Institute for Computational Health Sciences, University of California, San Francisco, 550 16th Street, San Francisco, CA, USA.
Department of Radiology and Biomedical Imaging, University of California, San Francisco, 185 Berry St., San Francisco, CA, 94143-0946, USA.
J Digit Imaging. 2019 Apr;32(2):228-233. doi: 10.1007/s10278-018-0154-z.

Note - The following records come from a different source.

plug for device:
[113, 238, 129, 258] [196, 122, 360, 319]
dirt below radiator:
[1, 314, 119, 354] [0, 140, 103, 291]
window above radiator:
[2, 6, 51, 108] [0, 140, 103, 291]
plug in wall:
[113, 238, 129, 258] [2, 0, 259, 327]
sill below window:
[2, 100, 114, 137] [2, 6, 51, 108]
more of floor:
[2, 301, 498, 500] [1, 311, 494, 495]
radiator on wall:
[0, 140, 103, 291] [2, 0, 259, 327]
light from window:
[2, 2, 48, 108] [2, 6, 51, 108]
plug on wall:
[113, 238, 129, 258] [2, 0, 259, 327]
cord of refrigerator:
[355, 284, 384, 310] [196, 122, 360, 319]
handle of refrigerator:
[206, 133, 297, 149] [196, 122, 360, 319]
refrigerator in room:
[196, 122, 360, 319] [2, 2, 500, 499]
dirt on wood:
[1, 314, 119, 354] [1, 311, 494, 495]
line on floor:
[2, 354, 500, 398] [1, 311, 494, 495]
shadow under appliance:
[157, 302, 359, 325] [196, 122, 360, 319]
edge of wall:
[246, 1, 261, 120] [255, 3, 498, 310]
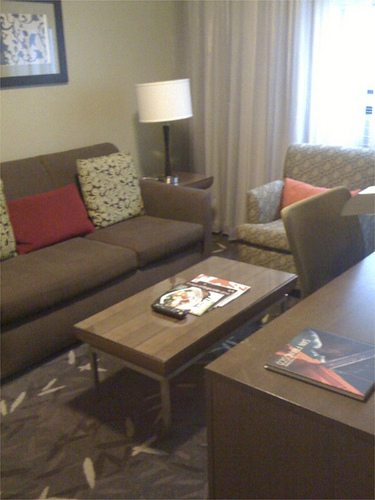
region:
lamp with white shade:
[122, 70, 212, 188]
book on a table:
[253, 312, 373, 399]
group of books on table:
[146, 267, 247, 323]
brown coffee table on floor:
[60, 244, 309, 433]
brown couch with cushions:
[0, 133, 224, 384]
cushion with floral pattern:
[69, 142, 150, 235]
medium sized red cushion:
[5, 181, 86, 259]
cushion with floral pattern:
[0, 172, 24, 264]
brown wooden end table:
[131, 150, 233, 223]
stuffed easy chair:
[216, 117, 373, 299]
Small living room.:
[9, 4, 366, 353]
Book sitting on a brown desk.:
[253, 318, 373, 407]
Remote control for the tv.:
[143, 297, 216, 331]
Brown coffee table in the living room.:
[58, 248, 308, 422]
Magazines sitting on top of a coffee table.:
[158, 267, 256, 315]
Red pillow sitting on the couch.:
[1, 178, 104, 262]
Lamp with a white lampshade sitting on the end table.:
[126, 75, 202, 199]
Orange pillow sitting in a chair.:
[276, 170, 372, 231]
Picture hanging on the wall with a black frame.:
[3, 1, 75, 88]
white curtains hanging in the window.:
[176, 3, 318, 233]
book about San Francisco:
[278, 319, 373, 399]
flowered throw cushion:
[75, 154, 150, 219]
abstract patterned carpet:
[6, 387, 149, 479]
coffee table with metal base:
[69, 308, 195, 425]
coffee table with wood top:
[61, 248, 260, 418]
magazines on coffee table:
[144, 264, 245, 335]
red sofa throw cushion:
[1, 181, 87, 254]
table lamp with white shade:
[133, 69, 194, 189]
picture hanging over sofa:
[1, 1, 71, 87]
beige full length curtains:
[180, 0, 315, 242]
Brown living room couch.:
[0, 146, 222, 342]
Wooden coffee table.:
[75, 241, 302, 404]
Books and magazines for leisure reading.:
[160, 257, 250, 322]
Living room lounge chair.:
[237, 131, 374, 293]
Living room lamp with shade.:
[118, 64, 218, 200]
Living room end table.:
[136, 151, 226, 232]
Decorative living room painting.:
[3, 1, 78, 108]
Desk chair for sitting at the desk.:
[278, 177, 369, 295]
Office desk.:
[181, 246, 372, 458]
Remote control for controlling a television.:
[142, 290, 200, 336]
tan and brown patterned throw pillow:
[72, 139, 147, 225]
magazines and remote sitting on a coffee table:
[146, 272, 248, 330]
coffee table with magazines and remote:
[91, 270, 271, 406]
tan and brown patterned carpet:
[1, 397, 186, 482]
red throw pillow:
[5, 171, 108, 249]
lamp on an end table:
[117, 57, 215, 213]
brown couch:
[7, 133, 199, 321]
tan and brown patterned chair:
[237, 126, 366, 293]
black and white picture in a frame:
[1, 4, 85, 85]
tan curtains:
[162, 10, 322, 235]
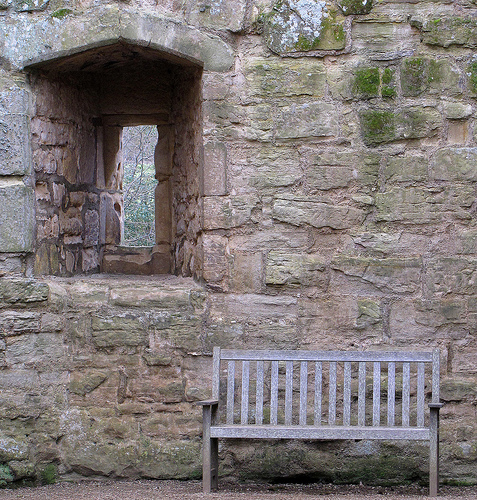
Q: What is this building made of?
A: Brick.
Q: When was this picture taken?
A: Daytime.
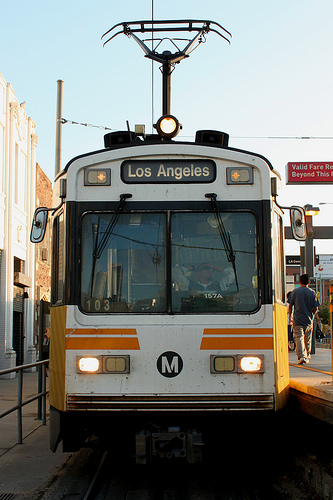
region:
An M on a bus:
[150, 342, 191, 388]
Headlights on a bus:
[209, 350, 271, 391]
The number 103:
[79, 291, 119, 315]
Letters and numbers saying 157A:
[194, 287, 232, 303]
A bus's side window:
[281, 200, 311, 248]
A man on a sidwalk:
[287, 263, 323, 368]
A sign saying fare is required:
[288, 151, 332, 190]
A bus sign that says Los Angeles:
[115, 152, 225, 194]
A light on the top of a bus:
[148, 108, 191, 137]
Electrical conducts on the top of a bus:
[90, 13, 238, 83]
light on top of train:
[144, 107, 186, 151]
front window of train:
[66, 200, 264, 325]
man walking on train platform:
[284, 270, 331, 390]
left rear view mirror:
[269, 176, 310, 244]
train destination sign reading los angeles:
[115, 159, 224, 185]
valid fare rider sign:
[283, 159, 332, 187]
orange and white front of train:
[64, 305, 276, 391]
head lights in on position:
[73, 348, 269, 380]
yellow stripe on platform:
[298, 362, 331, 413]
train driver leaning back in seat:
[170, 258, 238, 313]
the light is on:
[66, 352, 266, 388]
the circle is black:
[154, 352, 191, 382]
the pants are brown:
[292, 326, 318, 359]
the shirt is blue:
[290, 283, 319, 320]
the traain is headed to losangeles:
[117, 159, 216, 180]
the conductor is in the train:
[176, 259, 240, 295]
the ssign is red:
[291, 165, 332, 184]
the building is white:
[1, 97, 32, 256]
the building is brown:
[38, 170, 53, 282]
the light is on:
[305, 203, 323, 216]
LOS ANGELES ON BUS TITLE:
[125, 153, 217, 187]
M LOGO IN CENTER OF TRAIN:
[156, 350, 186, 383]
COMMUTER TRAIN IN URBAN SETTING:
[71, 163, 266, 368]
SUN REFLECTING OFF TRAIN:
[274, 294, 317, 380]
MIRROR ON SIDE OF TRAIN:
[36, 201, 52, 248]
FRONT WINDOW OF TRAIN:
[83, 211, 250, 307]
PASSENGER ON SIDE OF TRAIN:
[292, 271, 314, 360]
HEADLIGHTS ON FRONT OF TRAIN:
[74, 352, 267, 371]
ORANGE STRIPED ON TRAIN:
[65, 326, 268, 350]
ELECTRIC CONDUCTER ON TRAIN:
[107, 22, 224, 56]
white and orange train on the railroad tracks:
[29, 115, 306, 498]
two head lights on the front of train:
[76, 353, 265, 372]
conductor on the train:
[171, 260, 234, 309]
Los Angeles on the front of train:
[29, 115, 307, 497]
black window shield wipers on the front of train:
[77, 191, 254, 288]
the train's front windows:
[76, 207, 261, 312]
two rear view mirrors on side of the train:
[29, 205, 308, 243]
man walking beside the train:
[286, 273, 320, 365]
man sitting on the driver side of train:
[170, 263, 235, 309]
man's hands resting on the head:
[170, 263, 235, 285]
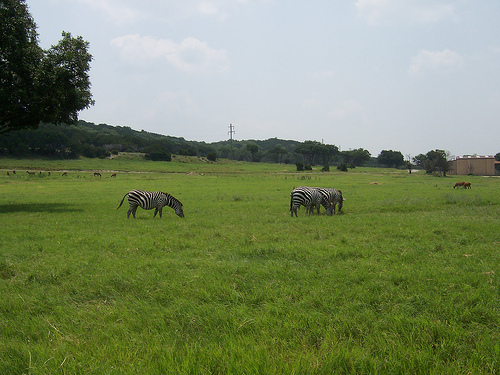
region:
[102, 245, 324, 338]
green grass in the field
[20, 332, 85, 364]
slivers of brown grass in the field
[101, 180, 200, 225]
zebra in the field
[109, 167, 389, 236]
zebra grazing in the field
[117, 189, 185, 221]
zebra grazing in green grass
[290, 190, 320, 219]
zebra grazing in green grass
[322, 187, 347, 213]
zebra grazing in green grass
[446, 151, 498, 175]
long tan and white building near trees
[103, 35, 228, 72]
large white cloud in the sky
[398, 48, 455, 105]
large white cloud in sky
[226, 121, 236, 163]
tall,brown utility pole near trees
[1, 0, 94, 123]
tall green trees near smaller trees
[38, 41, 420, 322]
these are a bunch of zebras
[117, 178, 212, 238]
the zebra is grazing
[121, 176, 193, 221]
the zebra is bent over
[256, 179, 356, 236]
these zebras are grazing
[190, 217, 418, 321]
the field is grassy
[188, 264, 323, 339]
the grass is medium height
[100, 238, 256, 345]
the grass is brown and green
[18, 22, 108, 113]
this tree is very tall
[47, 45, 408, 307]
this is an open field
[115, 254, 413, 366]
the grass is tall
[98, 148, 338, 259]
the zebras are grazing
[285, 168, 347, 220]
this is a group of zebras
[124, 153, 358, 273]
the zebras are striped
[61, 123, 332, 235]
the zebras are white and black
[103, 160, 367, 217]
a group of zebras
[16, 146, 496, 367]
a large open field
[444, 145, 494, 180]
building on the side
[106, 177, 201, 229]
the zebra is eating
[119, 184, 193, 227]
near zebra on left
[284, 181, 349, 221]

Applying state-of-the-art machine learning techniques to medical images requires a thorough selection and normalization of input data. One of such steps in digital mammography screening for breast cancer is the labeling and removal of special diagnostic views, in which diagnostic tools or magnification are applied to assist in assessment of suspicious initial findings. As a common task in medical informatics is prediction of disease and its stage, these special diagnostic views, which are only enriched among the cohort of diseased cases, will bias machine learning disease predictions. In order to automate this process, here, we develop a machine learning pipeline that utilizes both DICOM headers and images to predict such views in an automatic manner, allowing for their removal and the generation of unbiased datasets. We achieve AUC of 99.72% in predicting special mammogram views when combining both types of models. Finally, we apply these models to clean up a dataset of about 772,000 images with expected sensitivity of 99.0%. The pipeline presented in this paper can be applied to other datasets to obtain high-quality image sets suitable to train algorithms for disease detection.
将最先进的机器学习技术应用于医学图像需要对输入数据进行彻底的选择和规范化。在乳腺癌数字乳腺筛查中,这样的步骤之一是对特殊诊断视图进行标记和去除,在这些视图中应用诊断工具或放大功能来辅助评估可疑的初始发现。由于医学信息学中的常见任务是预测疾病及其阶段,因此这些仅在患病病例组中丰富的特殊诊断视图会使机器学习疾病预测产生偏差。为了实现此过程的自动化,在这里,我们开发了一个机器学习管道,该管道利用 DICOM 标头和图像来自动预测此类视图,从而可以去除这些视图并生成无偏差的数据集。当结合使用这两种类型的模型时,我们在预测特殊乳房 X 光视图方面实现了 99.72%的 AUC。我们将这些模型应用于清理一个包含约 772000 张图像的数据集,预计灵敏度为 99.0%。本文提出的管道可应用于其他数据集,以获得适合训练疾病检测算法的高质量图像集。